So wurden nach einer Untersuchung von Transcrime zwischen 2006 und 2013 in jedem zehnten Krankenhaus Italiens Medikamente entwendet – hauptsächlich in Regionen, in denen die Mafia stark ist. Der Großteil der Diebstähle, 51 Fälle, ereignete sich im vergangenen Jahr. Der wirtschaftliche Schaden belief sich auf knapp 19 Millionen Euro. Ermittler befürchten, dass dabei auch Medikamente manipuliert und Wirkstoffe gestreckt wurden.
Hinter den Dieben und Fälschern steht ein weitverzweigtes System. „Die kriminellen Netzwerke“, schreibt Transcrime, besäßen eine „straffe Organisation“, Kontakte zu legalen und illegalen Zwischenhändlern, über Geld, um Klinikangestellte zu bestechen, und ein hohes Potenzial, um „Einschüchterung, Gewalt und politische Einflussnahme durchzusetzen“.
Täuschend echte Lieferpapiere
So listete der italienische Pharmaverband AIFA im August ein Dutzend Scheinfirmen auf, vorwiegend aus Osteuropa, die illegale Medikamente in die Apotheken nach Westeuropa schleusten, vorzugsweise nach Deutschland. Sie tragen Namen wie Carnela Limited auf Zypern, Avimax Health and Trade KFT in Ungarn oder Piramid D.O.O in Slowenien. Die gefälschten Lieferpapiere sähen täuschend echt aus, berichtet ein Insider.

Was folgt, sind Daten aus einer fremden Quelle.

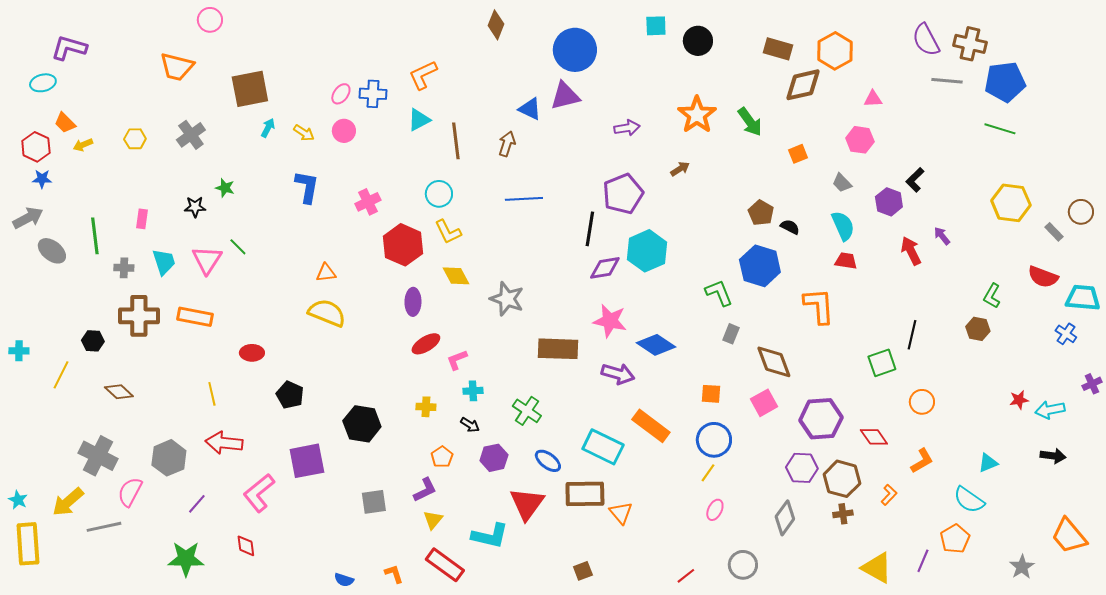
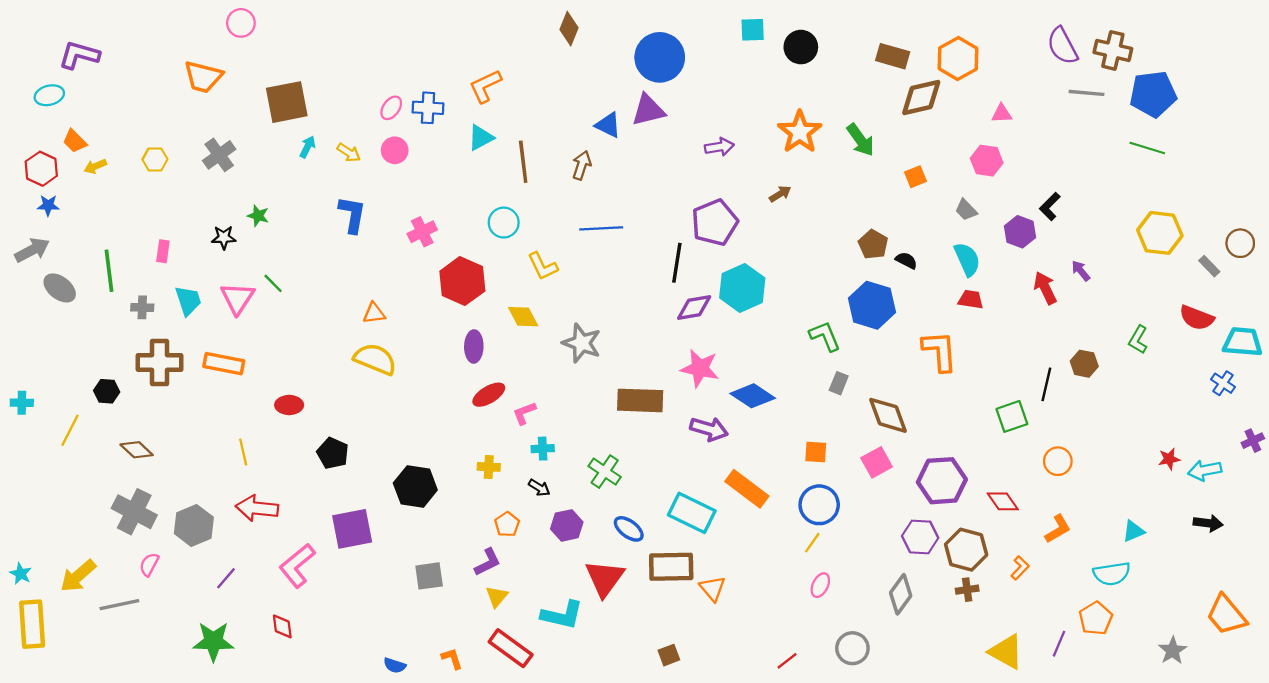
yellow L-shape: (448, 232) -> (543, 266), moved
brown hexagon: (978, 329) -> (1084, 364), moved
gray cross: (98, 456) -> (134, 512), moved
pink semicircle: (130, 492) -> (149, 564), size x0.7
cyan semicircle: (969, 500) -> (1112, 574), turned -44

Von diesen Schleuserfirmen gelangen die gefälschten Arzneien oft zu sogenannten Parallelimporteuren, die diese dann unbeabsichtigt an deutsche Apotheken lieferten. Das Geschäft solcher Parallelimporteure beruht darauf, dass sie mit Medikamenten aus Südeuropa handeln, wo diese teilweise deutlich weniger kosten als hier. Die Apotheker in Deutschland sind per Gesetz verpflichtet, Arzneien im Wert von fünf Prozent ihres Einkaufsvolumens von solchen Parallelimporteuren zu beziehen.
Pillen-Banden
In jüngster Zeit fallen diese Unternehmen aber immer häufiger im Zusammenhang mit Medikamenten-Fälschungen auf. Einer der betroffenen Importeure, CC Pharma aus der Eifel, erklärt dazu, verdächtige Arzneien sofort zurückgerufen zu haben. Zudem sei Ware aus Italien unter Quarantäne gestellt worden, sobald Warnhinweise von Behörden vorlagen.
„Natürlich ist der Parallelhandel ein mögliches Einfallstor für Fälschungen“, sagt David Shore, Sicherheitsmanager bei Pfizer. Das sei bei allen bekannten Fälschungen von Pfizer-Medikamenten in der legalen Lieferkette in Großbritannien der Fall gewesen, so der frühere Ermittler von Scotland Yard, der nun für den US-Konzern die Spuren der Pillen-Banden verfolgt.
100.000 gefälschte Viagra-Tabletten
Die Pharmabranche sieht in dem Einfallstor für Fälscher einen willkommenen Anlass, die Vorschrift zu kippen, dass deutsche Apotheker einen Teil ihrer Medikamente im preiswerteren Ausland kaufen müssen. „Diese Importförderklausel schafft mittlerweile einen Absatzmarkt für kriminelle Machenschaften“, ärgert sich Hagen Pfundner, Deutschland-Chef von Roche und Vorstandsvorsitzender des Pharma-Verbandes VFA. Pfundner fordert die Abschaffung der Importvorschrift – bislang ohne Erfolg. Deswegen hat er auch bereits an Bundesgesundheitsminister Hermann Gröhe (CDU) geschrieben.
Den Pharmaherstellern bleibt im Grunde nur, selbst etwas zum Kampf gegen die Fälscher beizutragen. Wohl keiner weiß das so gut wie der US-Pharmariese Pfizer aus New York. Dessen Potenzpille Viagra ist das am häufigsten gefälschte Medikament der Welt. Allein 2012 konfiszierten die Ermittlungsbehörden weltweit über vier Millionen unechter Erektionshelfer. Im vergangenen Sommer entdeckten Fahnder in einem Container im Hamburger Hafen 100.000 gefälschte Viagra-Tabletten, versteckt in Polstermöbeln. Den Amerikanern bleibt gar nicht viel anderes übrig, als alles in ihrer Macht Stehende zu tun, um den Schaden durch Fälscher zu minimieren.